Untuk menyelesaikan paradoks ini, kita mungkin perlu merumuskan kebijakan pendidikan yang lebih mencerminkan dan menghormati nilai-nilai budaya Indonesia. Mungkin ada kebutuhan untuk memasukkan prinsip-prinsip seperti kerjasama dan kebersamaan dalam struktur dan sistem pendidikan tinggi kita, bukan hanya berfokus pada kompetisi dan produktivitas. Pendekatan semacam ini mungkin akan menciptakan lingkungan pendidikan yang lebih sehat dan produktif, yang sejalan dengan nilai-nilai budaya dan sosial kita.

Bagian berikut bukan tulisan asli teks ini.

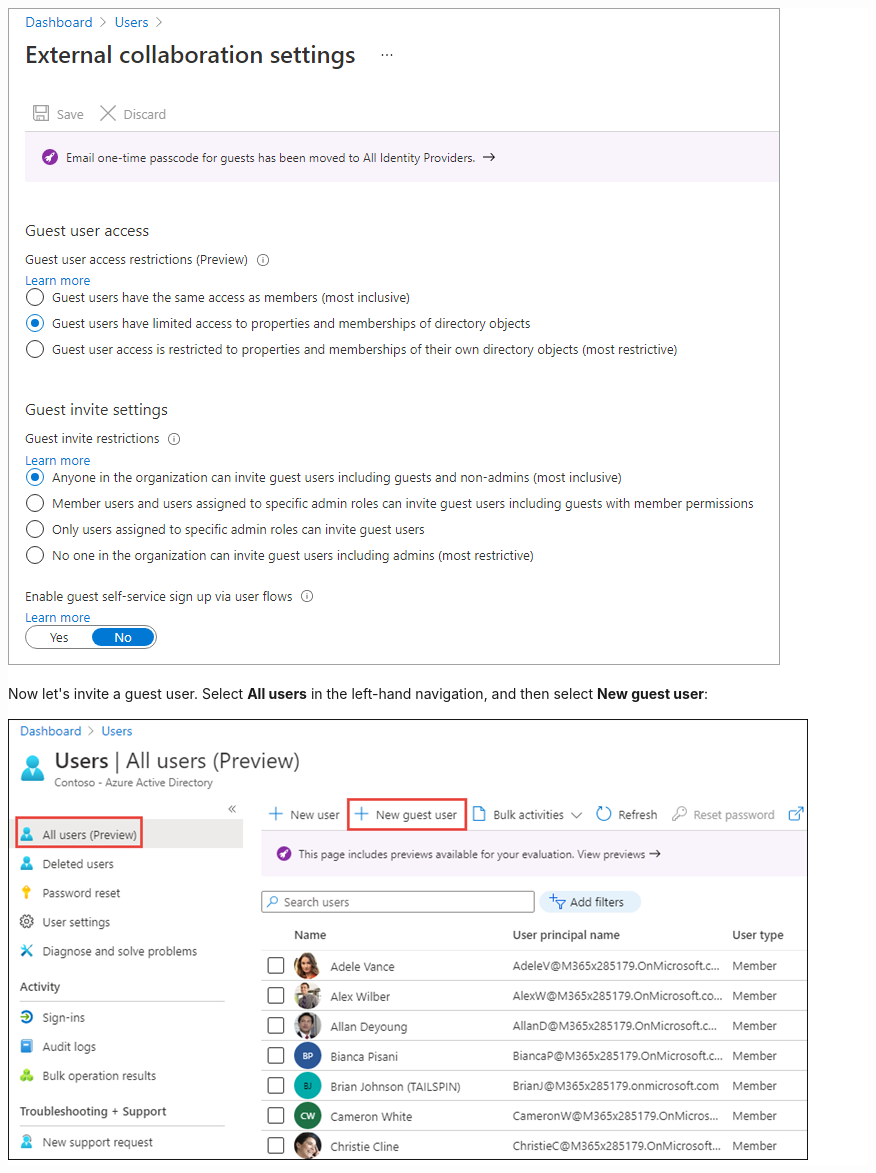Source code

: ![Screenshot of the External collaboration settings page](../../../../Linked_Image_Files/01-01-07-user-settings-02.png)

Now let's invite a guest user. Select **All users** in the left-hand navigation, and then select **New guest user**:

![Screenshot of the Users - All Users screen](../../../../Linked_Image_Files/01-01-07-add-guest-01.png)
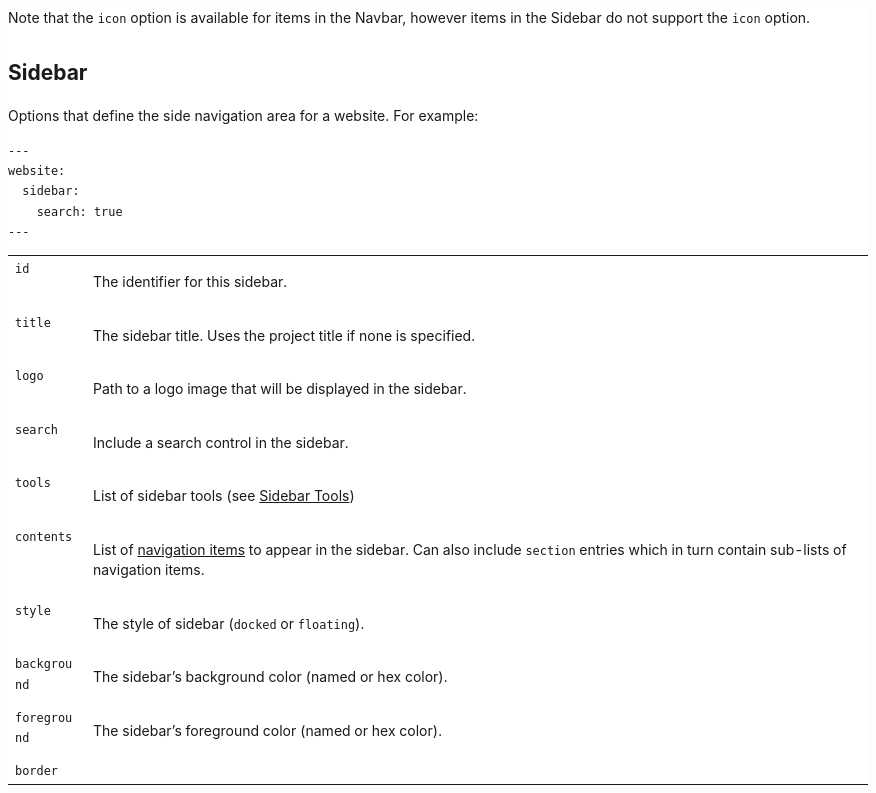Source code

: Note that the `icon` option is available for items in the Navbar,
however items in the Sidebar do not support the `icon` option.

## Sidebar

Options that define the side navigation area for a website. For example:

    ---
    website:
      sidebar:
        search: true
    ---

<table class="table">
<tbody>
<tr class="odd odd">
<td style="text-align: left;"><code>id</code></td>
<td style="text-align: left;"><p>The identifier for this
sidebar.</p></td>
</tr>
<tr class="even even">
<td style="text-align: left;"><code>title</code></td>
<td style="text-align: left;"><p>The sidebar title. Uses the project
title if none is specified.</p></td>
</tr>
<tr class="odd odd">
<td style="text-align: left;"><code>logo</code></td>
<td style="text-align: left;"><p>Path to a logo image that will be
displayed in the sidebar.</p></td>
</tr>
<tr class="even even">
<td style="text-align: left;"><code>search</code></td>
<td style="text-align: left;"><p>Include a search control in the
sidebar.</p></td>
</tr>
<tr class="odd odd">
<td style="text-align: left;"><code>tools</code></td>
<td style="text-align: left;"><p>List of sidebar tools (see <a
href="#sidebar-tools">Sidebar Tools</a>)</p></td>
</tr>
<tr class="even even">
<td style="text-align: left;"><code>contents</code></td>
<td style="text-align: left;"><p>List of <a href="#nav-items">navigation
items</a> to appear in the sidebar. Can also include
<code>section</code> entries which in turn contain sub-lists of
navigation items.</p></td>
</tr>
<tr class="odd odd">
<td style="text-align: left;"><code>style</code></td>
<td style="text-align: left;"><p>The style of sidebar
(<code>docked</code> or <code>floating</code>).</p></td>
</tr>
<tr class="even even">
<td style="text-align: left;"><code>background</code></td>
<td style="text-align: left;"><p>The sidebar’s background color (named
or hex color).</p></td>
</tr>
<tr class="odd odd">
<td style="text-align: left;"><code>foreground</code></td>
<td style="text-align: left;"><p>The sidebar’s foreground color (named
or hex color).</p></td>
</tr>
<tr class="even even">
<td style="text-align: left;"><code>border</code></td>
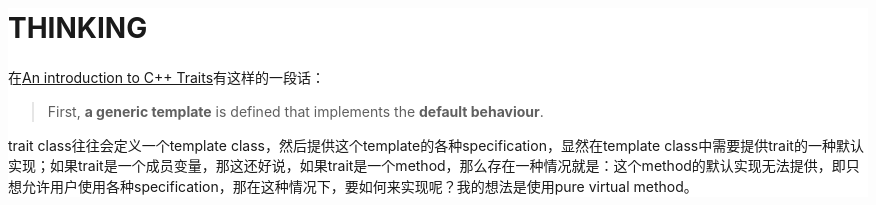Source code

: 

# THINKING

在[An introduction to C++ Traits](https://accu.org/index.php/journals/442)有这样的一段话：

> First, **a generic template** is defined that implements the **default behaviour**.

trait class往往会定义一个template class，然后提供这个template的各种specification，显然在template class中需要提供trait的一种默认实现；如果trait是一个成员变量，那这还好说，如果trait是一个method，那么存在一种情况就是：这个method的默认实现无法提供，即只想允许用户使用各种specification，那在这种情况下，要如何来实现呢？我的想法是使用pure virtual method。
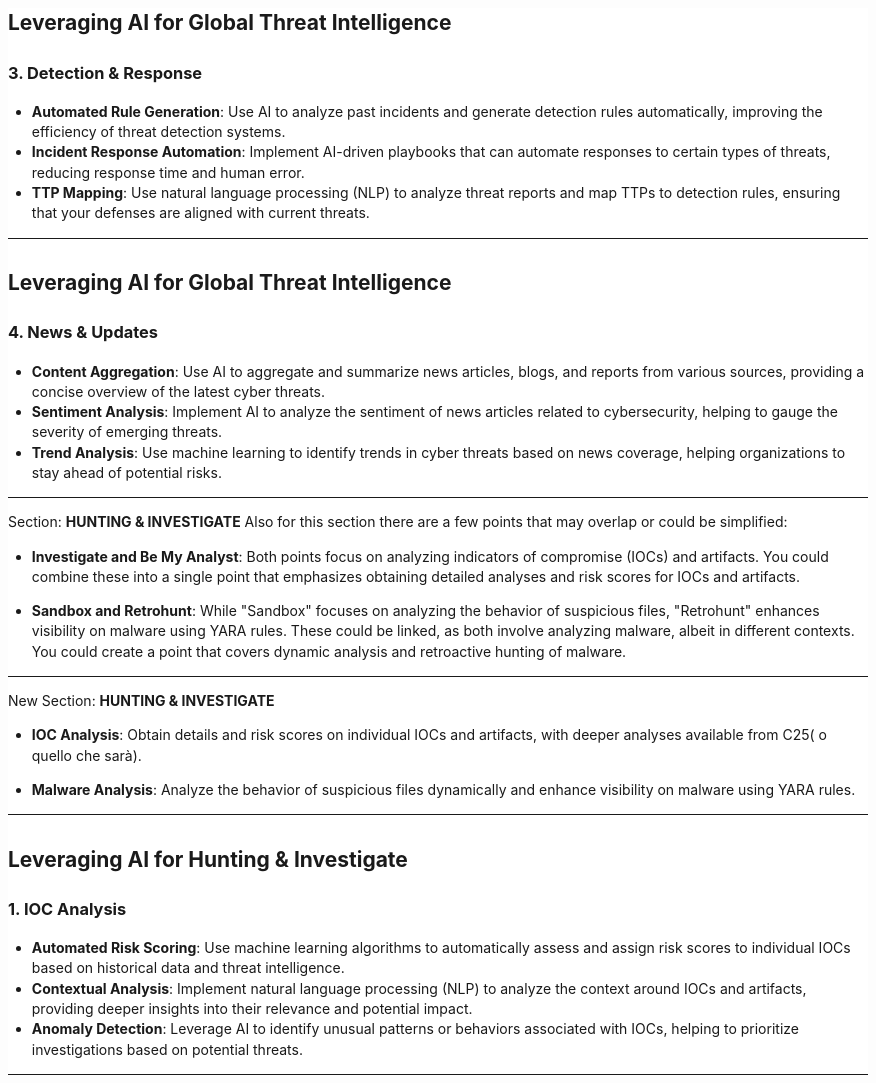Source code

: ## Leveraging AI for Global Threat Intelligence

### 3. Detection & Response
- **Automated Rule Generation**: Use AI to analyze past incidents and generate detection rules automatically, improving the efficiency of threat detection systems.
- **Incident Response Automation**: Implement AI-driven playbooks that can automate responses to certain types of threats, reducing response time and human error.
- **TTP Mapping**: Use natural language processing (NLP) to analyze threat reports and map TTPs to detection rules, ensuring that your defenses are aligned with current threats.

---

## Leveraging AI for Global Threat Intelligence

### 4. News & Updates
- **Content Aggregation**: Use AI to aggregate and summarize news articles, blogs, and reports from various sources, providing a concise overview of the latest cyber threats.
- **Sentiment Analysis**: Implement AI to analyze the sentiment of news articles related to cybersecurity, helping to gauge the severity of emerging threats.
- **Trend Analysis**: Use machine learning to identify trends in cyber threats based on news coverage, helping organizations to stay ahead of potential risks.

--- 

Section: **HUNTING & INVESTIGATE**
Also for this section there are a few points that may overlap or could be simplified:

- **Investigate and Be My Analyst**: Both points focus on analyzing indicators of compromise (IOCs) and artifacts. You could combine these into a single point that emphasizes obtaining detailed analyses and risk scores for IOCs and artifacts.

- **Sandbox and Retrohunt**: While "Sandbox" focuses on analyzing the behavior of suspicious files, "Retrohunt" enhances visibility on malware using YARA rules. These could be linked, as both involve analyzing malware, albeit in different contexts. You could create a point that covers dynamic analysis and retroactive hunting of malware.

---

New Section: **HUNTING & INVESTIGATE**

- **IOC Analysis**: Obtain details and risk scores on individual IOCs and artifacts, with deeper analyses available from C25( o quello che sarà).

- **Malware Analysis**: Analyze the behavior of suspicious files dynamically and enhance visibility on malware using YARA rules.

---
## Leveraging AI for Hunting & Investigate

### 1. IOC Analysis
- **Automated Risk Scoring**: Use machine learning algorithms to automatically assess and assign risk scores to individual IOCs based on historical data and threat intelligence.
- **Contextual Analysis**: Implement natural language processing (NLP) to analyze the context around IOCs and artifacts, providing deeper insights into their relevance and potential impact.
- **Anomaly Detection**: Leverage AI to identify unusual patterns or behaviors associated with IOCs, helping to prioritize investigations based on potential threats.

---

Untuk memahami paradoks ini lebih dalam, kita dapat melihatnya melalui lensa teori-teori filosofis seperti pragmatisme, konstruktionisme sosial, dan postmodernisme. Menurut teori-teori ini, realitas sosial kita dibentuk oleh persepsi, pengalaman, dan interaksi kita. Nilai-nilai sosial dan religius, serta pentingnya kebersamaan dan kerjasama, adalah bagian integral dari realitas sosial kita sebagai bangsa Indonesia.
Namun, ada ketidaksesuaian antara realitas sosial ini dan praktek kebijakan pendidikan tinggi kita, yang lebih banyak mengikuti model global atau Barat. Ini bisa dijelaskan dengan konsep hegemoni budaya dari Antonio Gramsci, di mana ideologi dominan atau global dapat merasuk dan mempengaruhi sistem dan struktur lokal.
Kompetisi, dalam beberapa kasus, dapat merangsang inovasi dan peningkatan kualitas, seperti yang dijelaskan dalam teori utilitarianisme. Namun, dalam konteks budaya seperti Indonesia, pendekatan ini dapat mengikis semangat kerjasama dan kebersamaan dan merusak kualitas pendidikan.
Menurut etika Immanuel Kant, kebijakan dan tindakan harus selaras dengan prinsip moral universal. Dalam hal ini, prinsip-prinsip ini mencakup nilai-nilai sosial dan religius dan pentingnya kebersamaan dan kerjasama. Oleh karena itu, mencari cara untuk menyatukan nilai-nilai ini dalam struktur dan sistem pendidikan tinggi kita mungkin menjadi kunci untuk menciptakan lingkungan pendidikan yang lebih sehat dan produktif, yang sejalan dengan nilai-nilai budaya dan sosial kita.